▶ [WHAT TO PRODUCE]
Please swap "lens line" for "intrinsics line" in the data between the lines holding "Could you annotate" and "1000.7], [0, 0, 1]] dist [0.044233, -0.070071]", inclusive, and give back only those lines, otherwise unchanged and without the pictures.

▶ [PROVIDED ENTRIES]
'''

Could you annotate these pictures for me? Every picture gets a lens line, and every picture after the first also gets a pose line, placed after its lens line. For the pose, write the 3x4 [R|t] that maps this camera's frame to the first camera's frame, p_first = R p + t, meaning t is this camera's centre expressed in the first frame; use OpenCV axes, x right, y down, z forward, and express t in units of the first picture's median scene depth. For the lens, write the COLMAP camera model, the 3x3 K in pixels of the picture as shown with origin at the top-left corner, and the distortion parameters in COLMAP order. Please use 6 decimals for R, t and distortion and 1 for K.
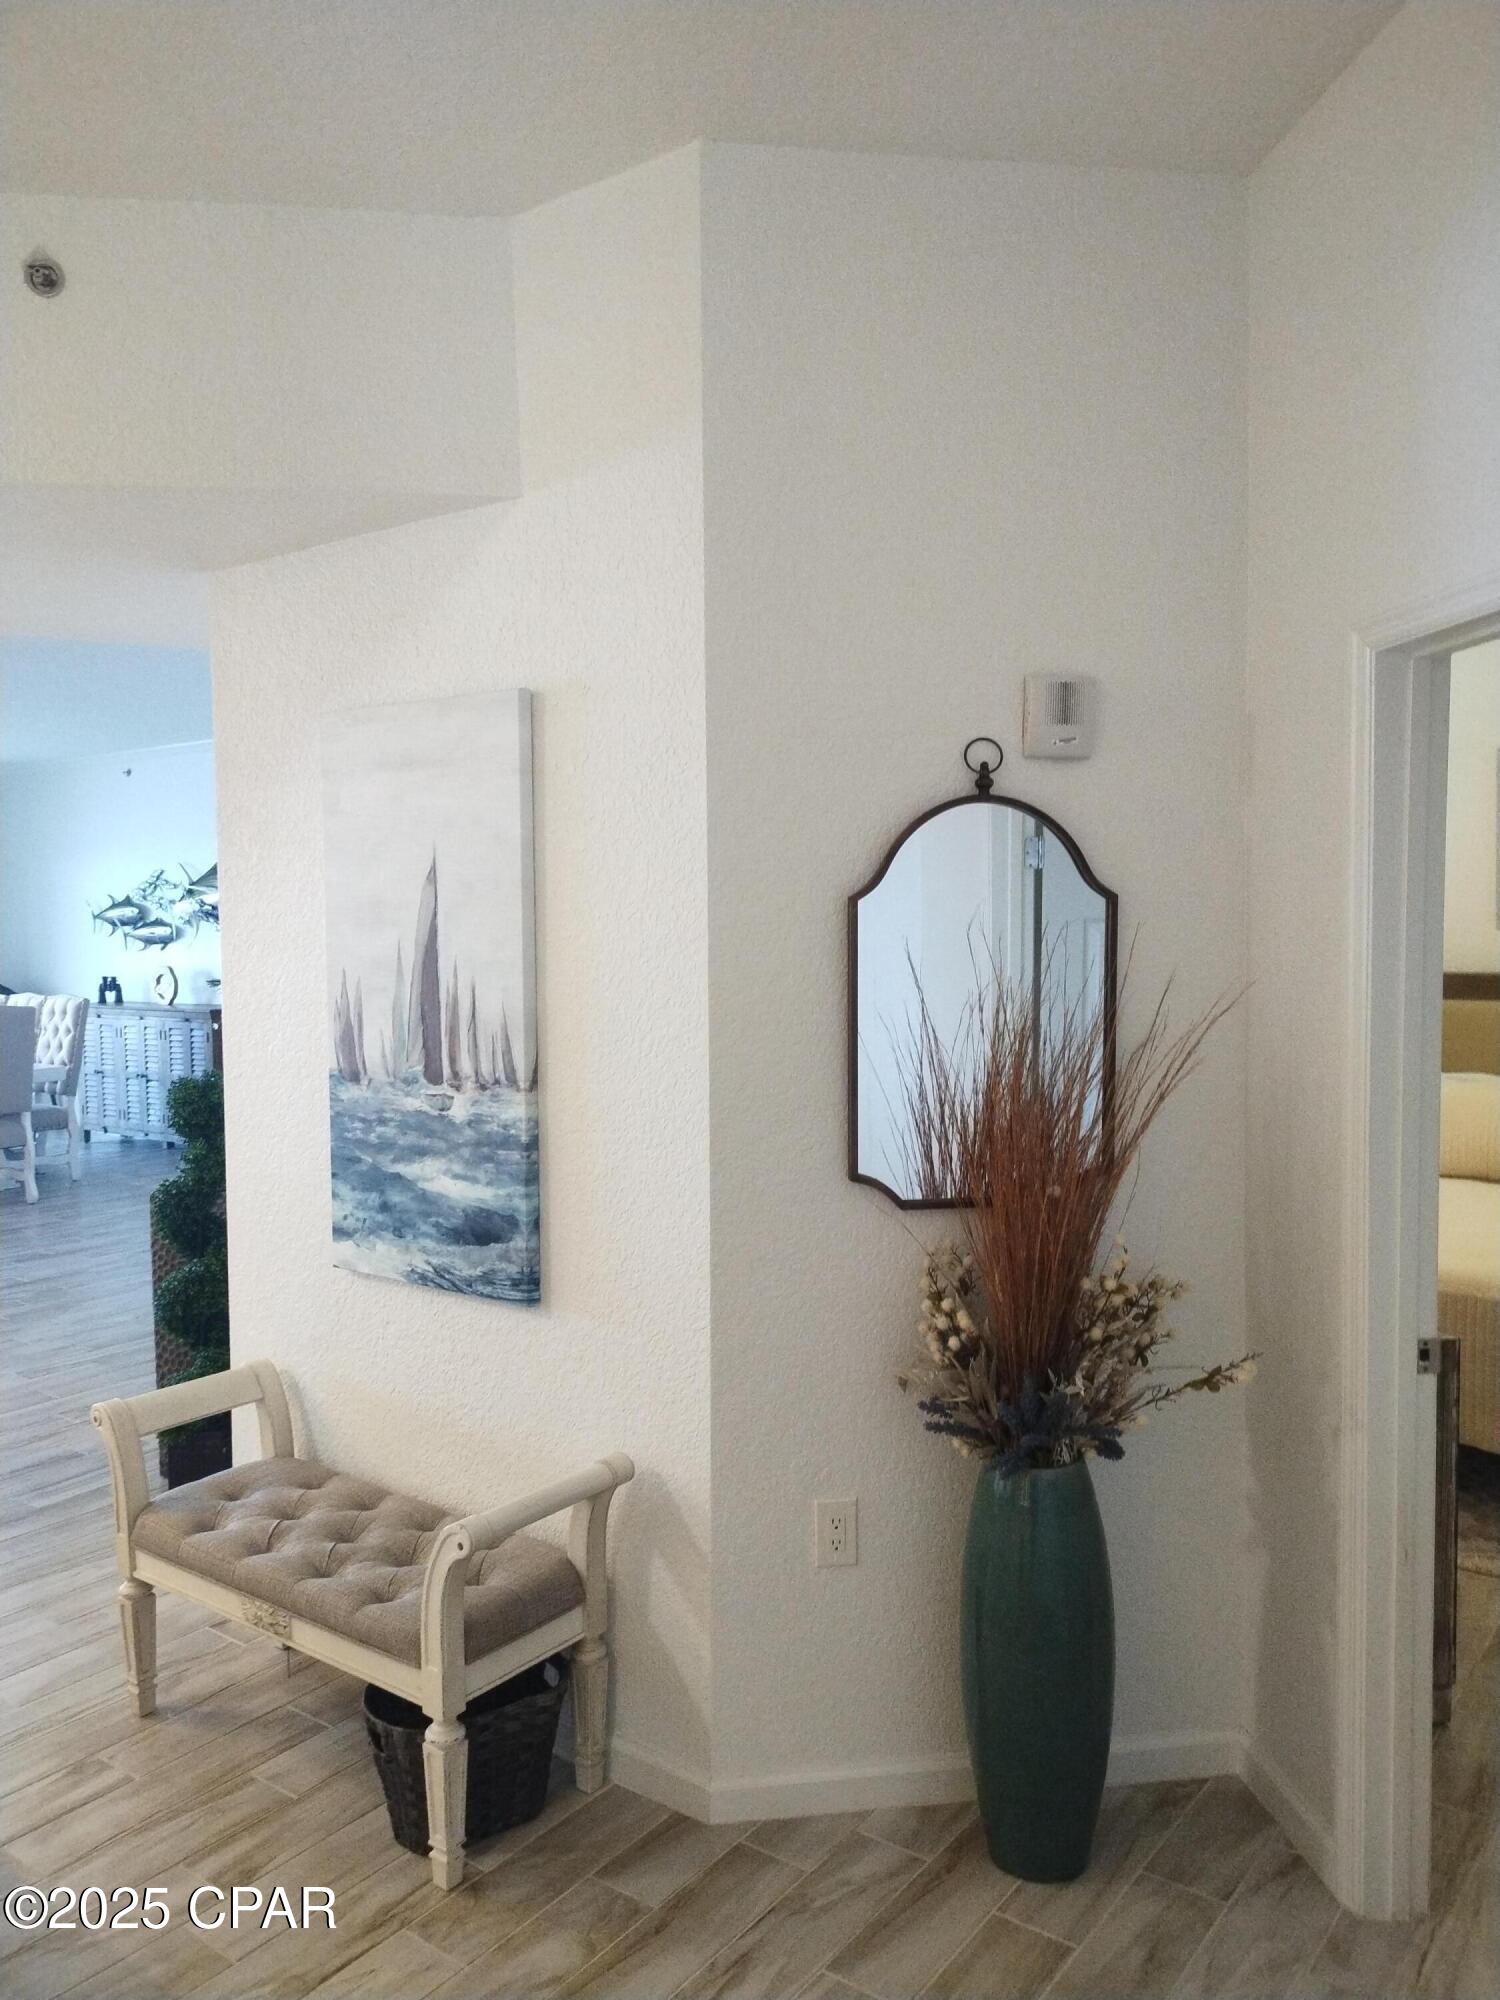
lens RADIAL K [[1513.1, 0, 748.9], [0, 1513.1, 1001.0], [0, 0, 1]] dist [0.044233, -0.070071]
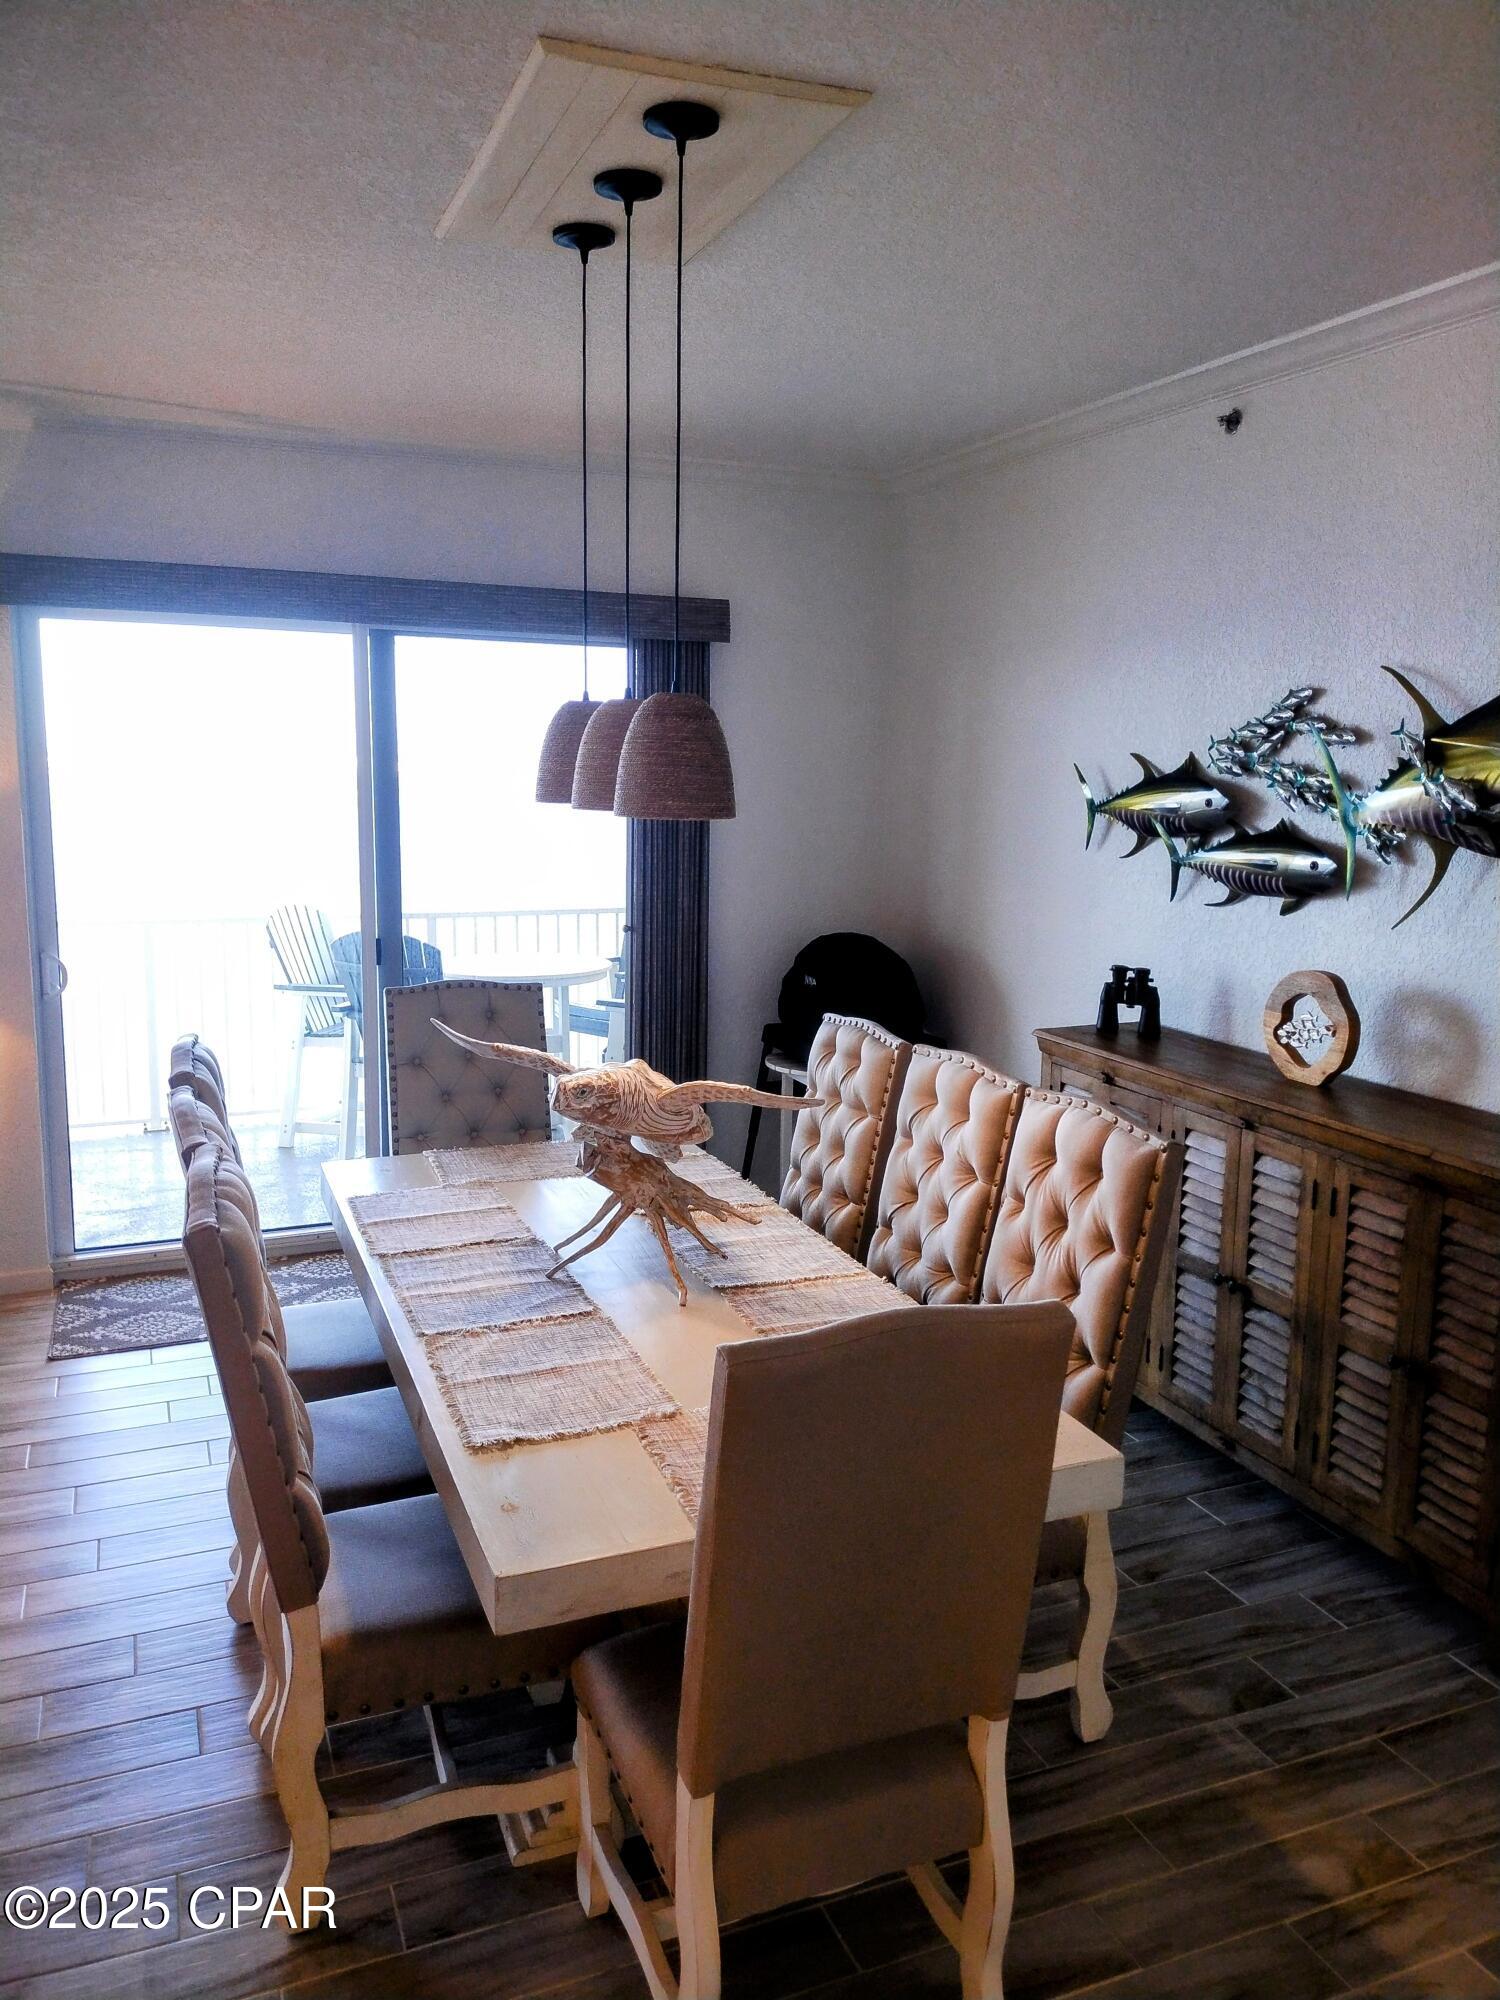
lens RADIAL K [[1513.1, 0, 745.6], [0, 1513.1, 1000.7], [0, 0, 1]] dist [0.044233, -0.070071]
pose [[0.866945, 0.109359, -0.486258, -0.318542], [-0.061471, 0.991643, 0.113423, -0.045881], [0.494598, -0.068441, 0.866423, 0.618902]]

'''
'''

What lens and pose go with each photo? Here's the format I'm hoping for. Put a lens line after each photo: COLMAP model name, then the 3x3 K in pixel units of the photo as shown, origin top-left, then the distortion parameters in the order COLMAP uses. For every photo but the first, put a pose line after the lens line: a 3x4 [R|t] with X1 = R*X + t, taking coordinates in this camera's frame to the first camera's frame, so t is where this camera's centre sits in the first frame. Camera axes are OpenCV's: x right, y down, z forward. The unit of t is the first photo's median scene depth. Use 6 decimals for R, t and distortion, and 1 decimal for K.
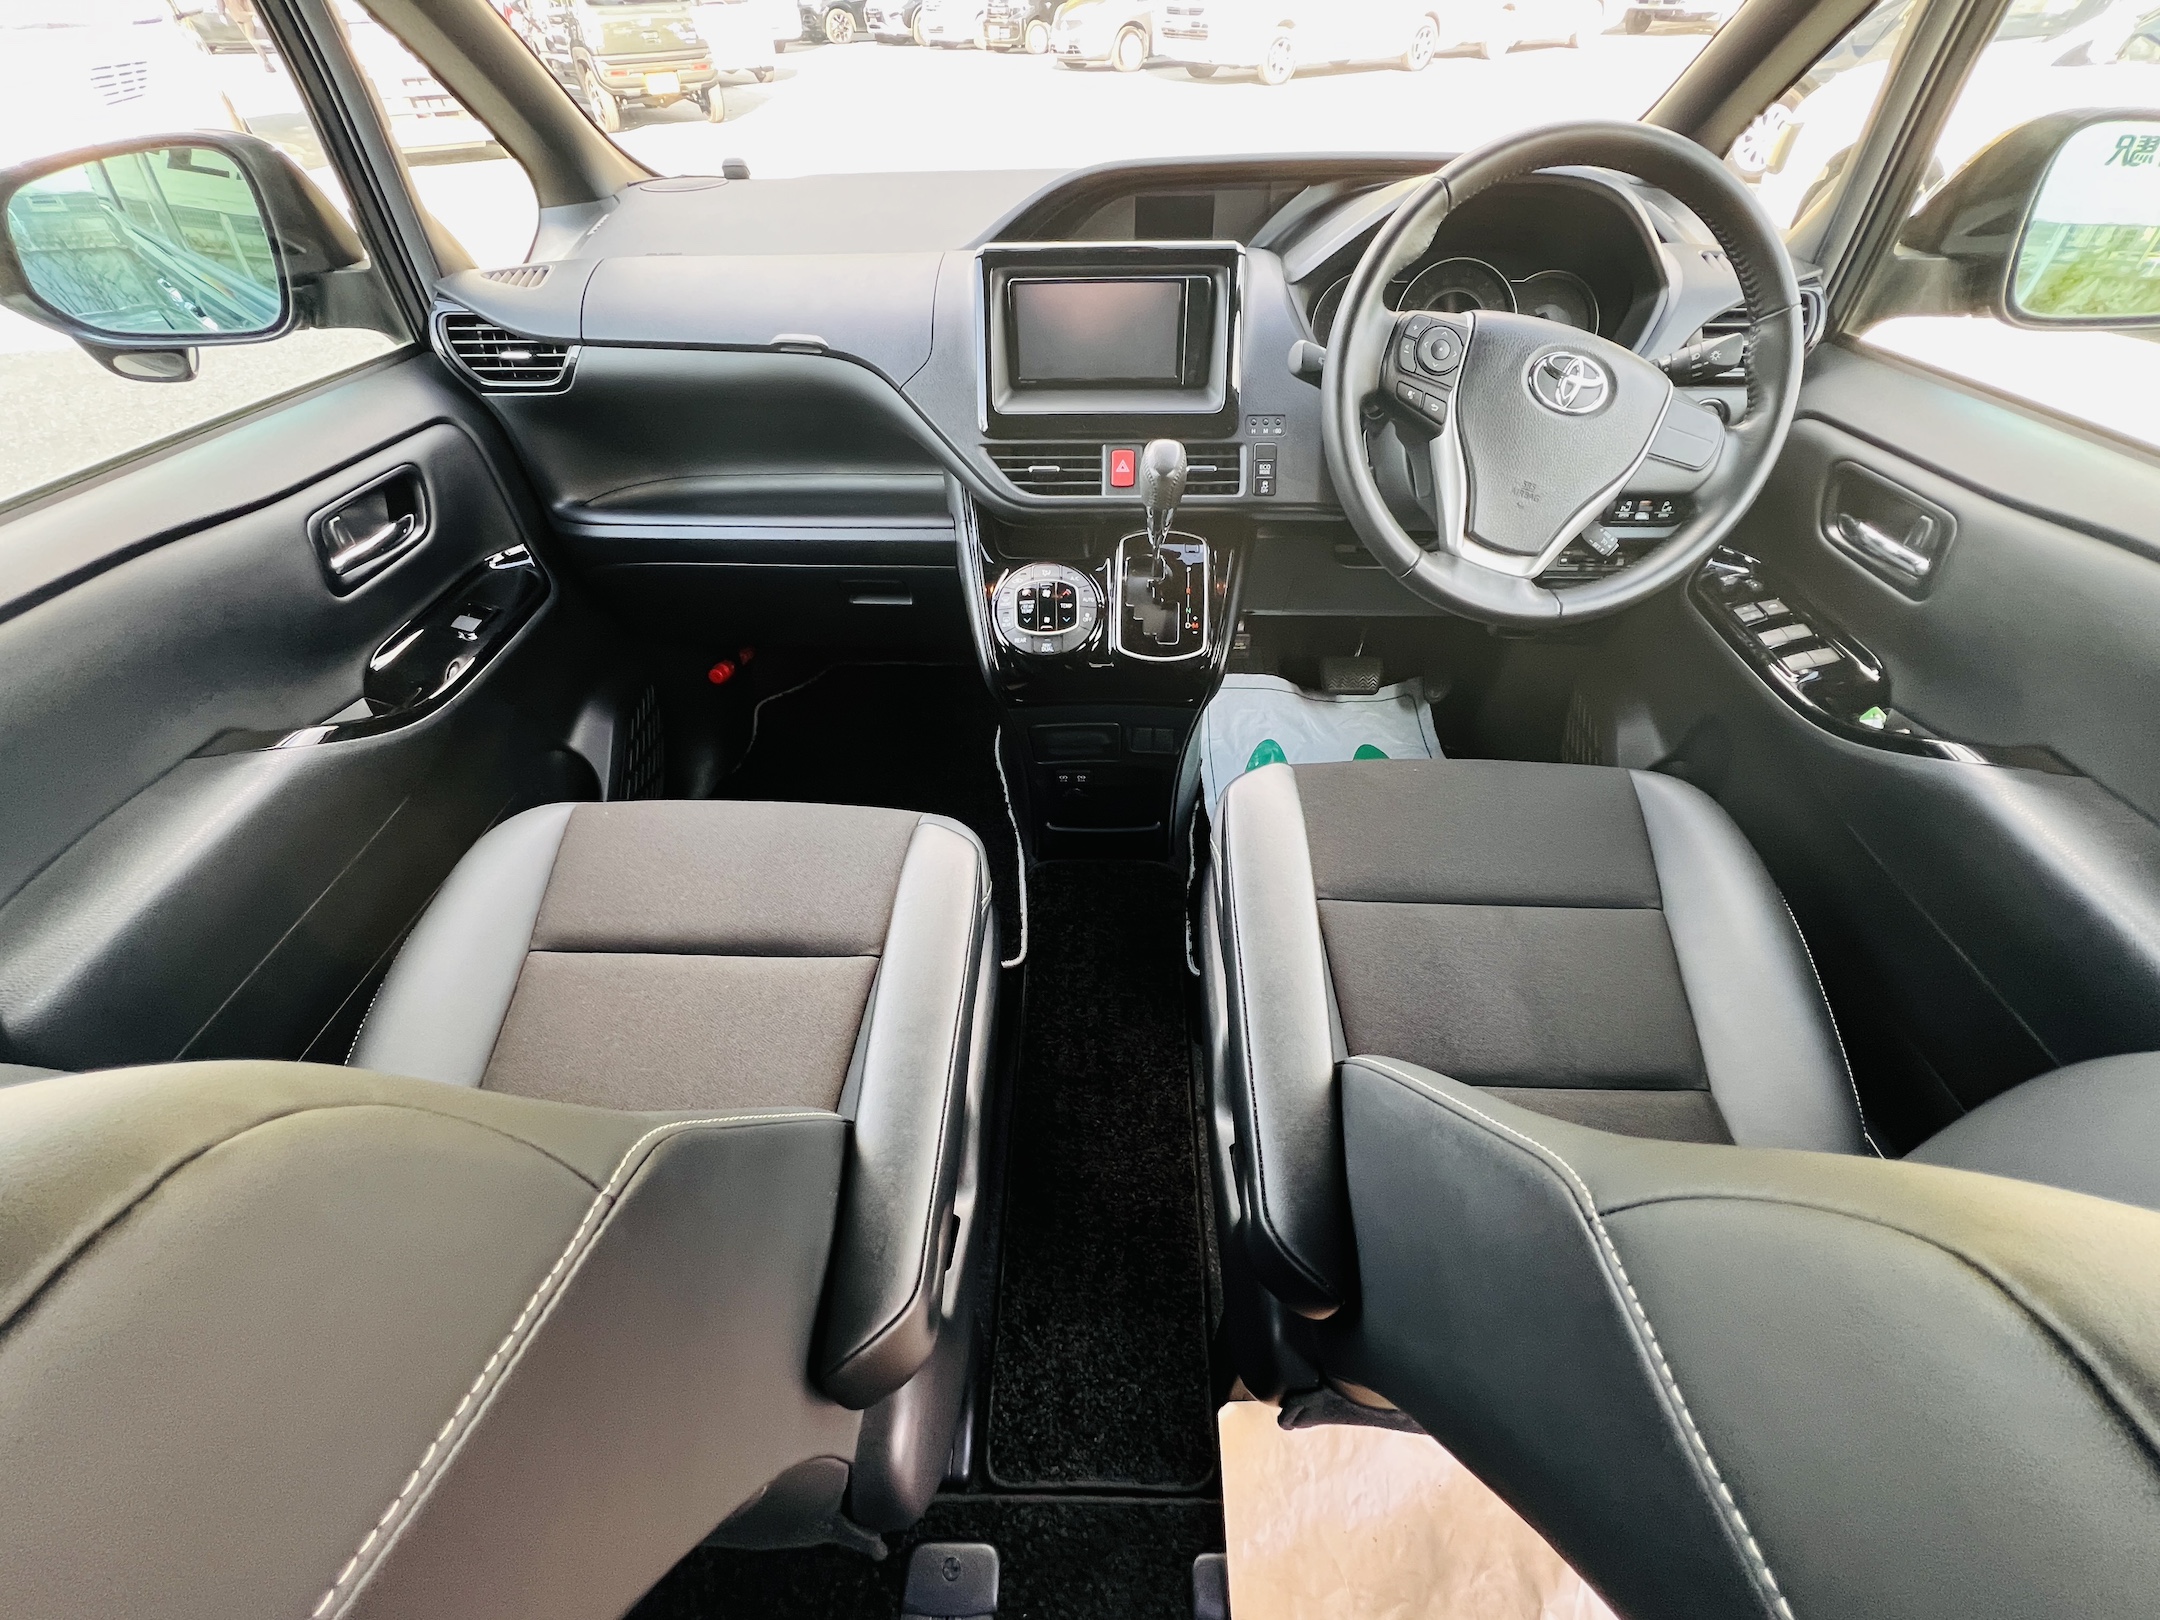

'''

▶ [WRITTEN RESPONSE]
Could you annotate these pictures for me? Every picture gets a intrinsics line, and every picture after the first also gets a pose line, placed after its intrinsics line. For the pose, write the 3x4 [R|t] that maps this camera's frame to the first camera's frame, p_first = R p + t, meaning t is this camera's centre expressed in the first frame; use OpenCV axes, x right, y down, z forward, and express t in units of the first picture's median scene depth. For the lens, write the COLMAP camera model, the 3x3 K in pixels of the picture as shown with origin at the top-left corner, and the distortion parameters in COLMAP order. Please use 6 decimals for R, t and distortion and 1 for K.
lens RADIAL K [[1513.1, 0, 748.9], [0, 1513.1, 1001.0], [0, 0, 1]] dist [0.044233, -0.070071]
lens RADIAL K [[1513.1, 0, 745.6], [0, 1513.1, 1000.7], [0, 0, 1]] dist [0.044233, -0.070071]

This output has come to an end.